Yakitori in a Frying Pan (How to Prepare Tender Chicken)
I think nobody likes the smoke from making yakitori at home. If you use a frying pan, you don't need to worry about it anymore! I know char-grilled yakitori tastes better, but you can still make tasty yakitori with this delicious sauce.
Trim off the excess fat and cut the chicken into bite-sized pieces. Rub the sake into the chicken. Add some ginger to give a good flavour, if you want.
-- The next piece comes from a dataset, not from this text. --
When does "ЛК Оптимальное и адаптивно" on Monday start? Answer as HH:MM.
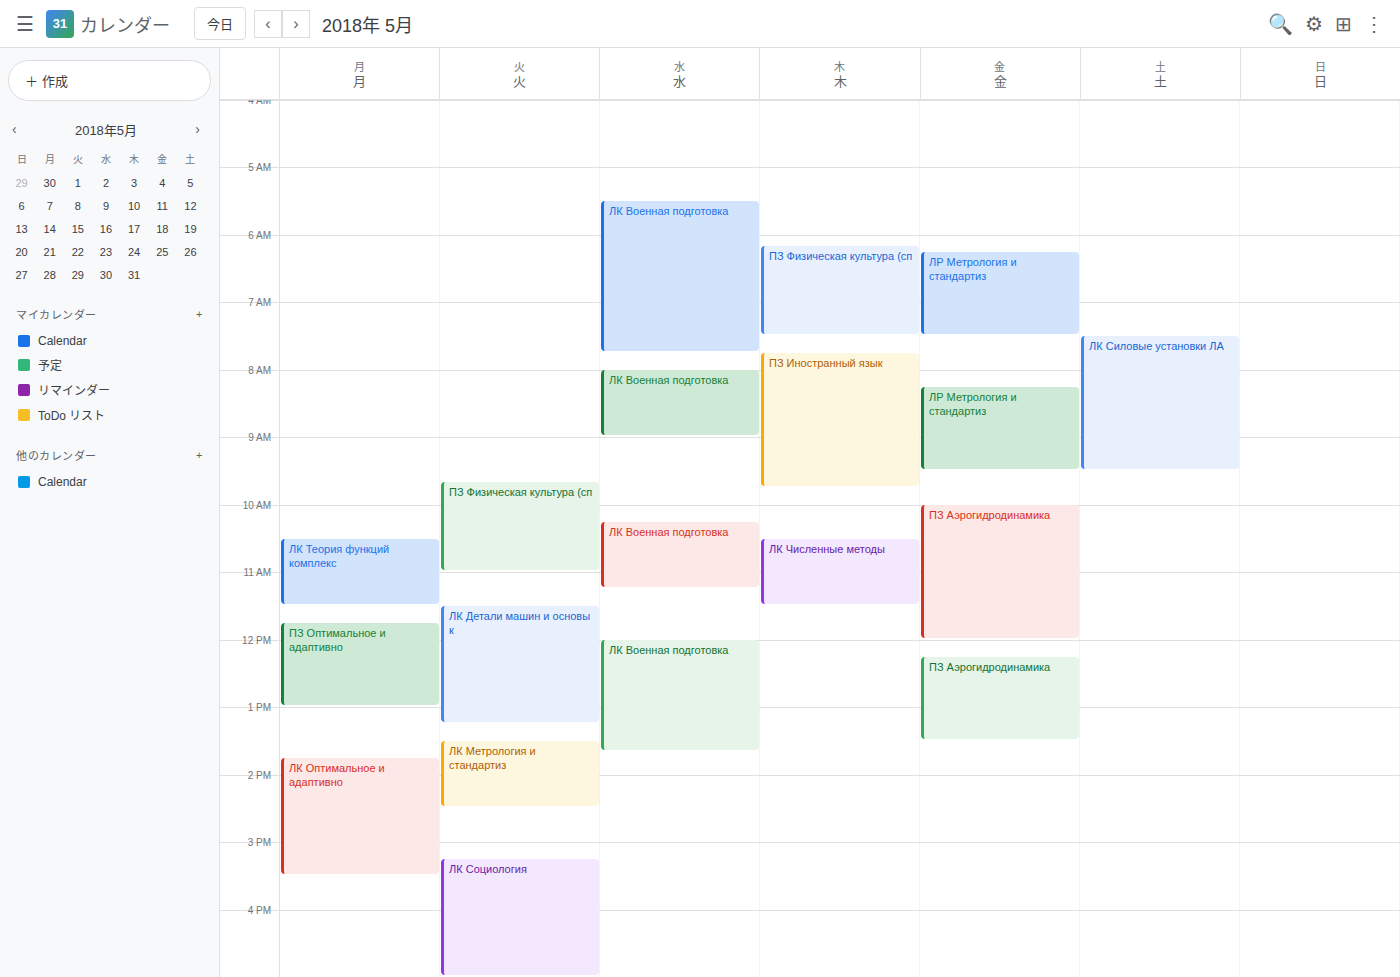
13:45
We will be sautéing the Japanese leeks and the shishito peppers using the same frying pan as the chicken (I used 2 thin green peppers in this photo). Cut the Japanese leek into 4-cm lengths. Cut the green peppers lengthways into 4-6 pieces.
Heat some oil in a frying pan and put in the chicken pieces with the skin sides down. Cover with a lid and continue to cook.
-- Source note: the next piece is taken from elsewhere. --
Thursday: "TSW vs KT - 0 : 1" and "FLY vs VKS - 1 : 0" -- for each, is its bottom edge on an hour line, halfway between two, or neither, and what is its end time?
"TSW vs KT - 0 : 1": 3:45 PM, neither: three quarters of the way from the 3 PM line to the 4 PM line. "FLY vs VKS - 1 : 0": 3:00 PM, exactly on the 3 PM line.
Once the skins are golden brown, turn over. Sauté the other sides without covering with a lid. Remove the excess fat in the frying pan with paper towel.
Take out the chicken and sauté the green peppers and Japanese leek. Remove them once they are cooked.
Pour over plenty of yakitori sauce. If you cook them with the sauce, the sauce may burn. Sprinkle with shichimi spice to your liking.
When you have time, make this yakitori sauce in batches. The flavour deepens with age and keeps well (Recipe ID: 2584232).
I love homemade yakitori, but I hate the smoke filling the house after making them. I use a frying pan to resolve this problem. Marinate the chicken with sake first to make it tender even after sautéing in a frying pan. My yakitori sauce (Recipe ID: 2584232) is also homemade, of course.
Marinating chicken in sake makes it very tender, so marinate it for at least 30 minutes. Remove the excess fat when sautéing the chicken with kitchen paper and you will have lighter chicken. Grilling a whole piece of chicken thigh and cutting into bite-sized pieces is another option to make tasty chicken yakitori.